**EXERCISE MATERIAL**
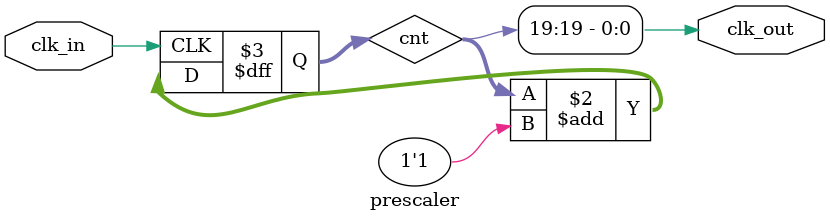
<source format=v>
`default_nettype none

module prescaler #(parameter WIDTH = 20) (
  input wire  clk_in,
  output wire clk_out
  );
  
  reg [WIDTH-1:0] cnt;
  
  assign clk_out = cnt[WIDTH-1];
  
  always @(posedge clk_in) begin
    cnt <= cnt + 1'b1;
  end
endmodule

</source>
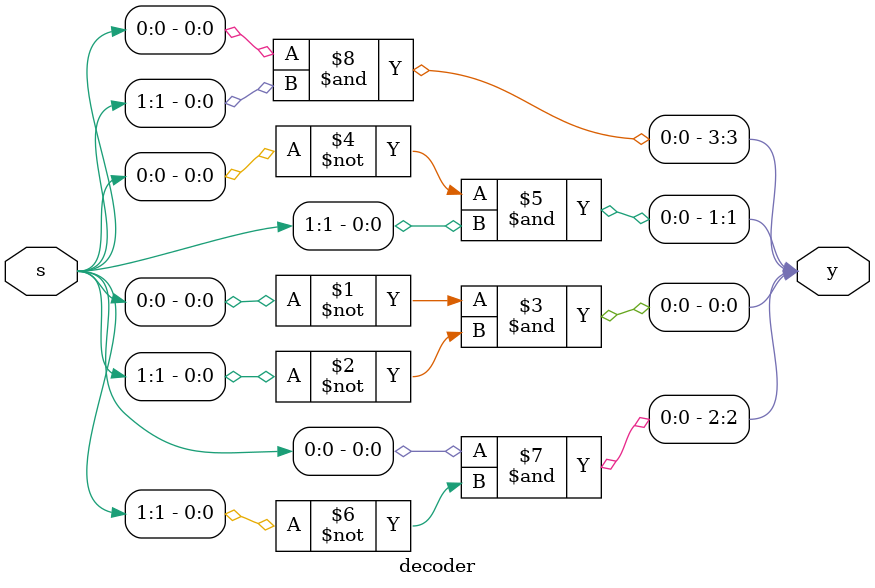
<source format=v>
module decoder(input[1:0]s,output[3:0]y);
assign y[0]=(~s[0])&(~s[1]);
assign y[1]=(~s[0])&(s[1]);
assign y[2]=(s[0])&(~s[1]);
assign y[3]=(s[0])&(s[1]);
endmodule


</source>
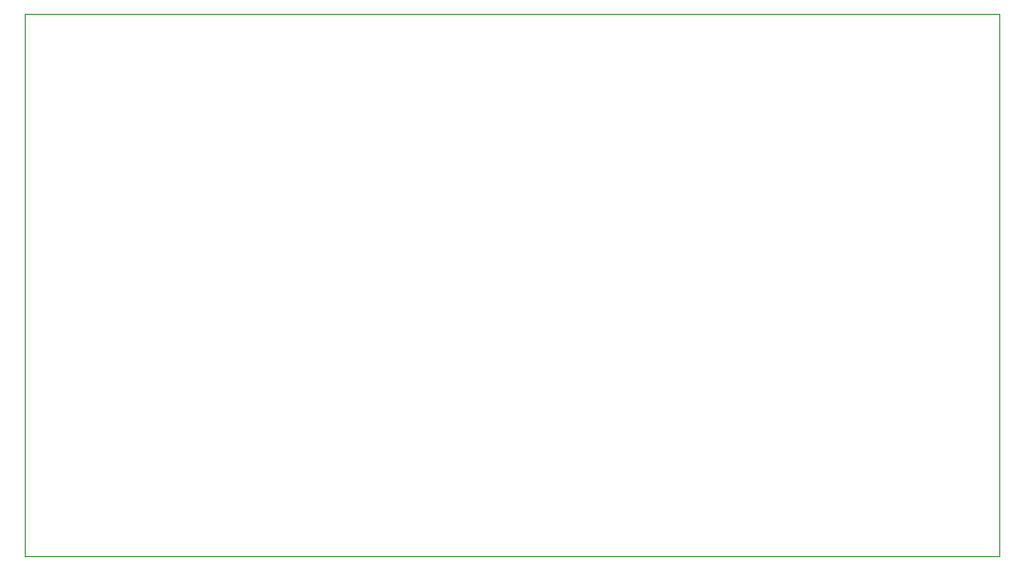
<source format=gbr>
%TF.GenerationSoftware,KiCad,Pcbnew,9.0.3-9.0.3-0~ubuntu24.04.1*%
%TF.CreationDate,2025-12-18T18:23:41+05:30*%
%TF.ProjectId,Class_D_Amp_Discrete,436c6173-735f-4445-9f41-6d705f446973,rev?*%
%TF.SameCoordinates,Original*%
%TF.FileFunction,Profile,NP*%
%FSLAX46Y46*%
G04 Gerber Fmt 4.6, Leading zero omitted, Abs format (unit mm)*
G04 Created by KiCad (PCBNEW 9.0.3-9.0.3-0~ubuntu24.04.1) date 2025-12-18 18:23:41*
%MOMM*%
%LPD*%
G01*
G04 APERTURE LIST*
%TA.AperFunction,Profile*%
%ADD10C,0.050000*%
%TD*%
G04 APERTURE END LIST*
D10*
X126500000Y-63500000D02*
X210000000Y-63500000D01*
X210000000Y-110000000D01*
X126500000Y-110000000D01*
X126500000Y-63500000D01*
M02*

</source>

**YOUR INSTRUCTIONS**
Search the entries for the word "assign" and gather every line where it appears.

**RESPONSE**
  assign clk_out = cnt[WIDTH-1];
assign y[0]=(~s[0])&(~s[1]);
assign y[1]=(~s[0])&(s[1]);
assign y[2]=(s[0])&(~s[1]);
assign y[3]=(s[0])&(s[1]);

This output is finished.